**PROBLEM TO WORK ON**: Copy lines from the listing below word for word, beginning at the line that contains "催化燃烧设备在工业废气处理中的应" and stopping after the line that contains "Studienmanagement".

____ ENTRIES PROVIDED

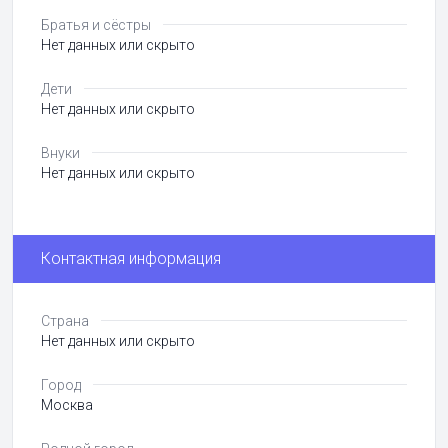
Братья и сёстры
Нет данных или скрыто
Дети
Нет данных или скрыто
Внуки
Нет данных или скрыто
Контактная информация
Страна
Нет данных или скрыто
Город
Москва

________
____ ENTRIES PROVIDED

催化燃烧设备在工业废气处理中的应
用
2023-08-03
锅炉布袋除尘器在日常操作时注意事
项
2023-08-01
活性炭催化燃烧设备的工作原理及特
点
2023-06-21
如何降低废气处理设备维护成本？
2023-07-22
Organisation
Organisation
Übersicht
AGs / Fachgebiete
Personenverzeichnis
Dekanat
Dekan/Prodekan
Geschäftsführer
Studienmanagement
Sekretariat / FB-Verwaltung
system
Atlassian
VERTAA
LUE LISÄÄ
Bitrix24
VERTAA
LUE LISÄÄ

________

**EXERCISE RESULT**:
催化燃烧设备在工业废气处理中的应
用
2023-08-03
锅炉布袋除尘器在日常操作时注意事
项
2023-08-01
活性炭催化燃烧设备的工作原理及特
点
2023-06-21
如何降低废气处理设备维护成本？
2023-07-22
Organisation
Organisation
Übersicht
AGs / Fachgebiete
Personenverzeichnis
Dekanat
Dekan/Prodekan
Geschäftsführer
Studienmanagement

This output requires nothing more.